The Resveratrol-induced Relaxation of Cholecystokinin Octapeptide- or KCl-induced Tension in Male Guinea Pig Gallbladder Strips Is Mediated Through L-type Ca2+ Channels

ABSTRACT

BACKGROUND/AIMS: Resveratrol (3,5,4'-trihydroxystilbene) is a polyphenolic compound (stilbene) and a phytoalexin. The purpose of this study was to determine the mechanism which mediated the resveratrol-induced relaxation of cholecystokinin octapeptide- or KCl-induced tension in male guinea pig gallbladder strips. METHODS: Gallbladder strips were prepared and suspended in in vitro chambers filled with Krebs-Henseleit solution. The strips were attached to force displacement transducers, and the changes in tension were recorded on a polygraph. All reagents were added directly into the chambers. RESULTS: To determine if intracellular Ca2+ release mediated the resveratrol-induced relaxation of cholecystokinin octapeptide-induced tension, 2-aminoethoxydiphenylborane (2-APB) was used. 2-APB significantly (P < 0.01) decreased the amount of RSVL-induced relaxation. To determine if protein kinase A (PKA) mediated the resveratrol-induced relaxation, PKA inhibitor 14-22 amide myristolated (PKA-IM) was used. PKA-IM had no effect on resveratrol-induced relaxation.
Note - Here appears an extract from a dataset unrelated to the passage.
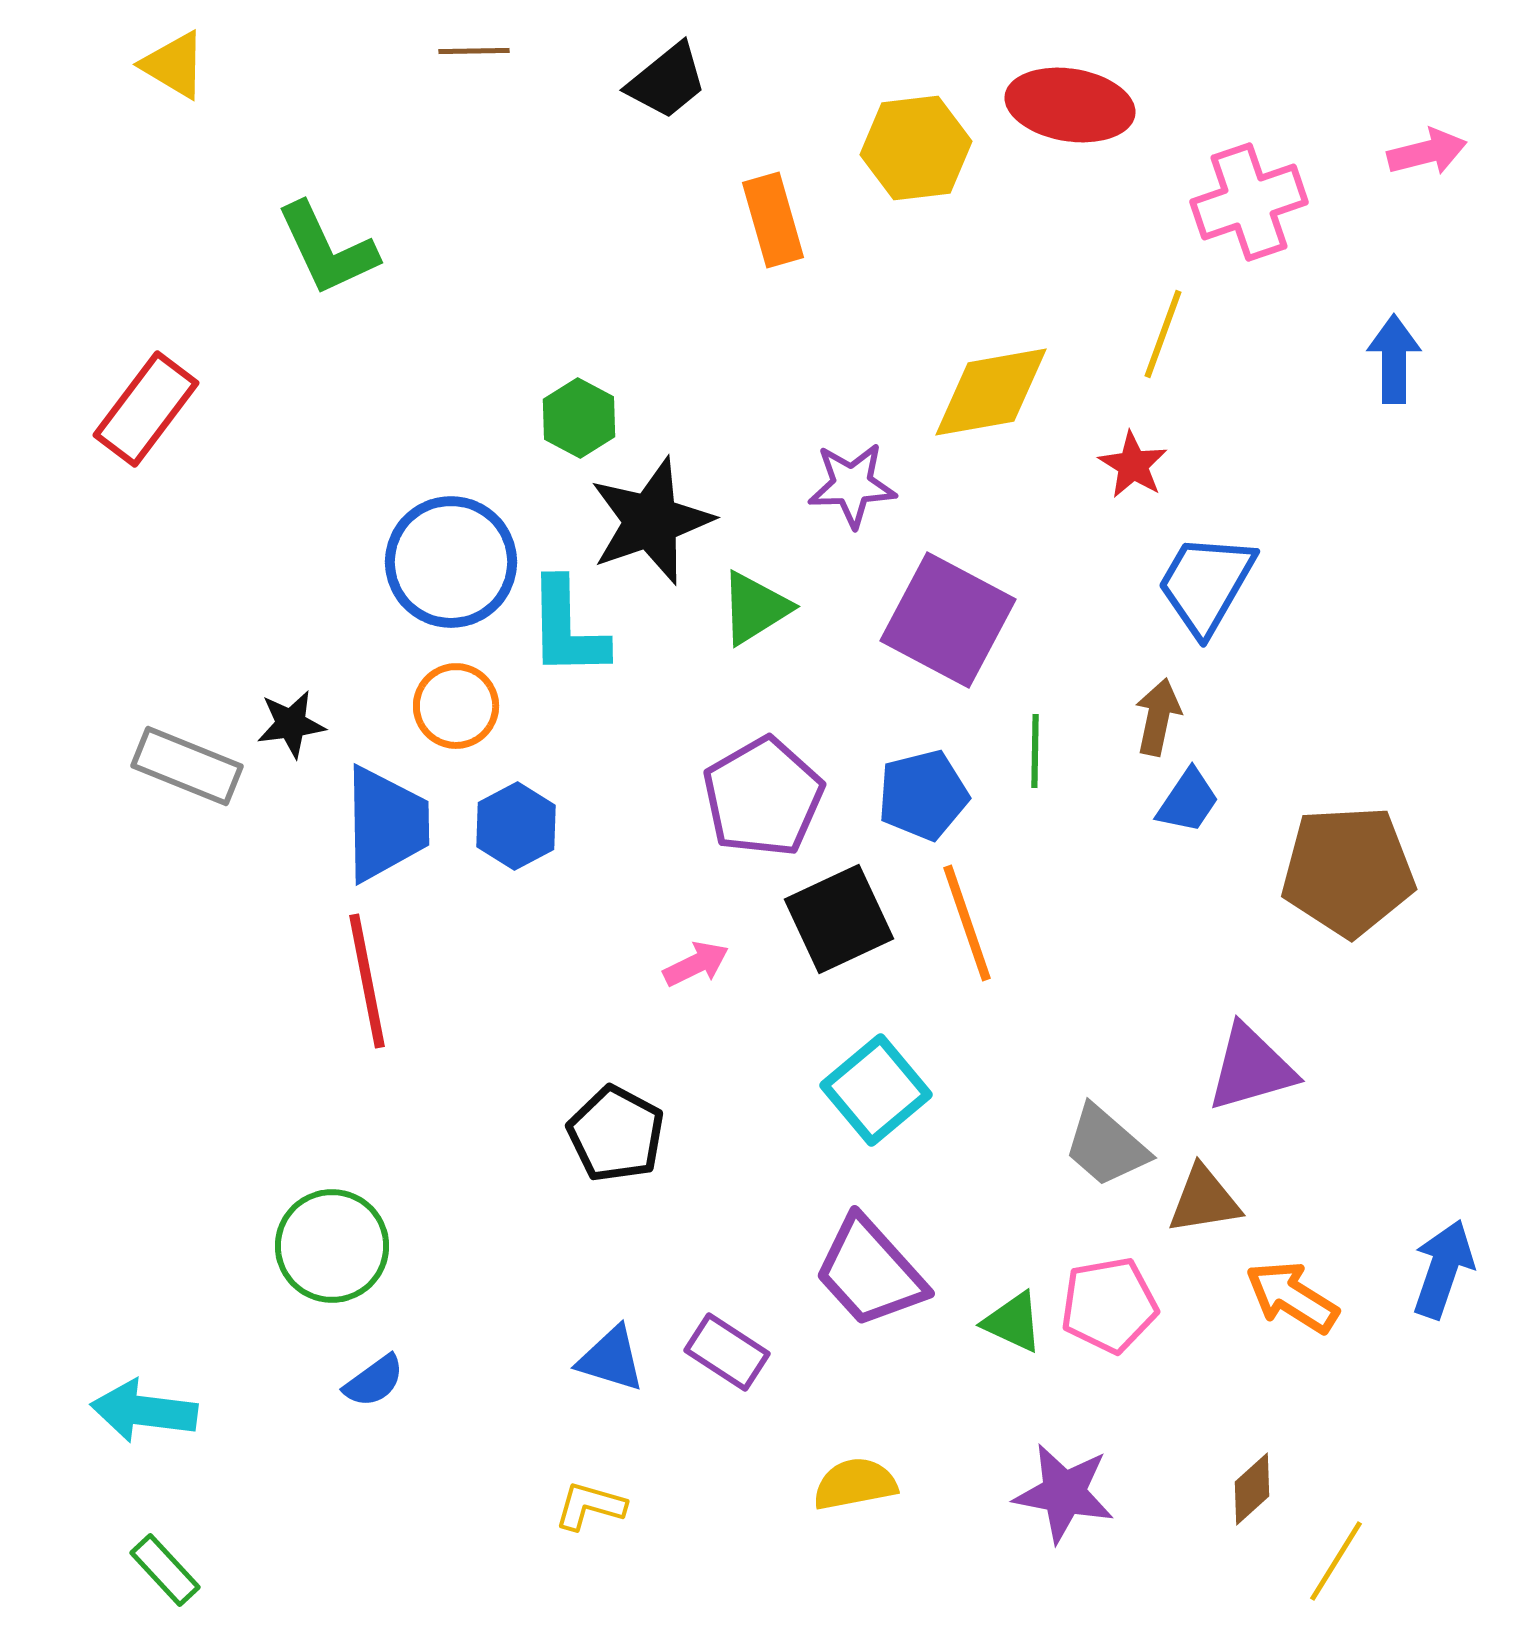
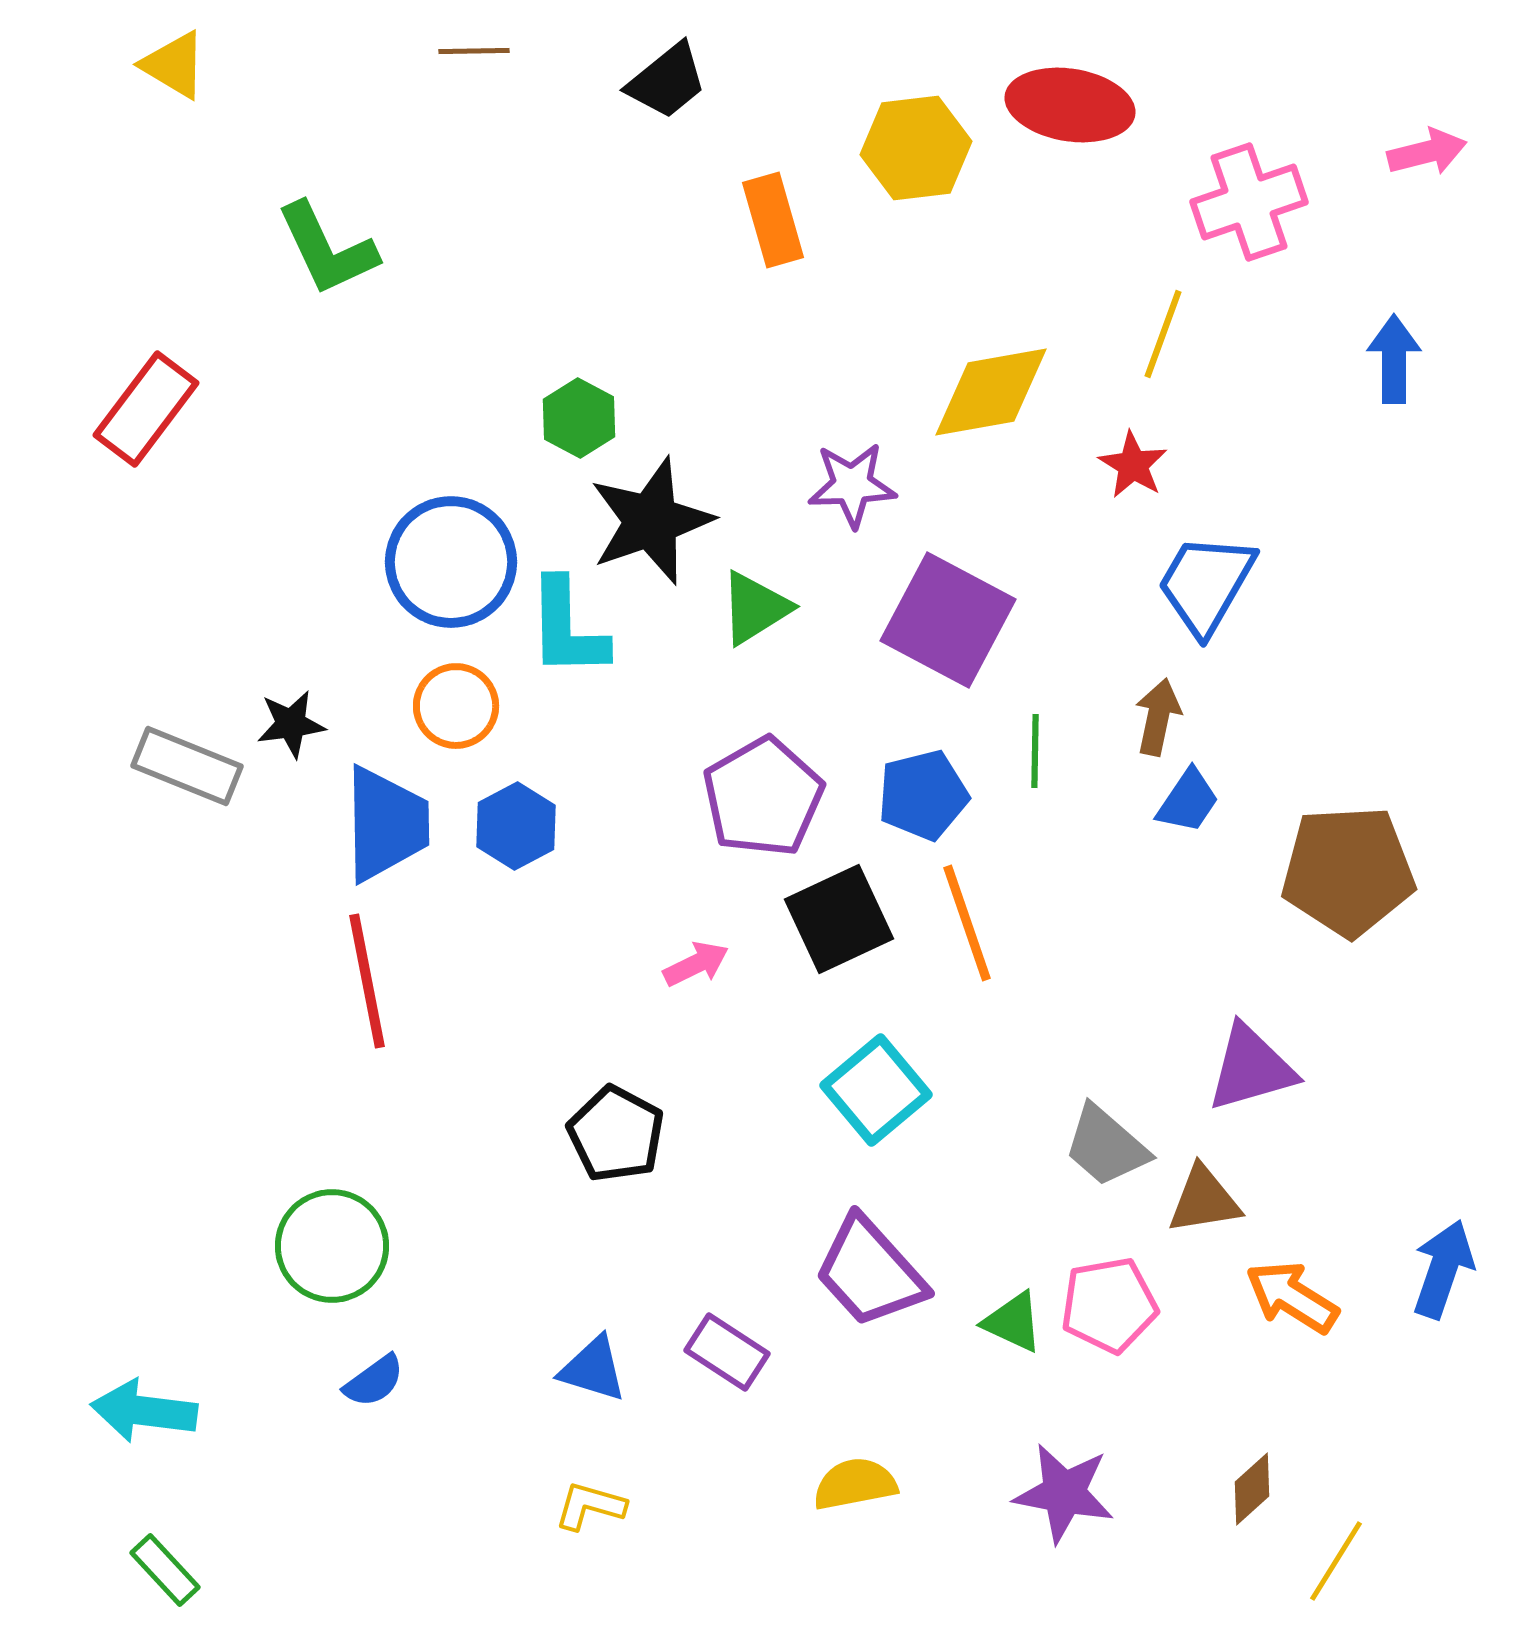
blue triangle at (611, 1359): moved 18 px left, 10 px down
Neither KT5823, N(G)-methyl-L-arginine acetate salt, a nitric oxide synthase inhibitor, nor fulvestrant had a significant effect on the amount of resveratrol-induced relaxation. Genistein, a protein tyrosine kinase inhibitor, significantly (P < 0.01) increased the RSVL-induced relaxation. To determine if protein kinase C mediated the RSVL-induced relaxation, the protein kinase C inhibitors bisindolymaleimide IV and chelerythrine Cl- were used together, and a significant (P < 0.05) increase in resveratrol-induced relaxation was observed. The pretreatment of the strips with resveratrol significantly (P < 0.001) decreased the amount of KCl- and cholecystokinin octapep-tide-induced tension. CONCLUSIONS: Resveratrol-induced relaxation is mediated by its effects on L-type Ca2+ channels and intracellular Ca2+ release.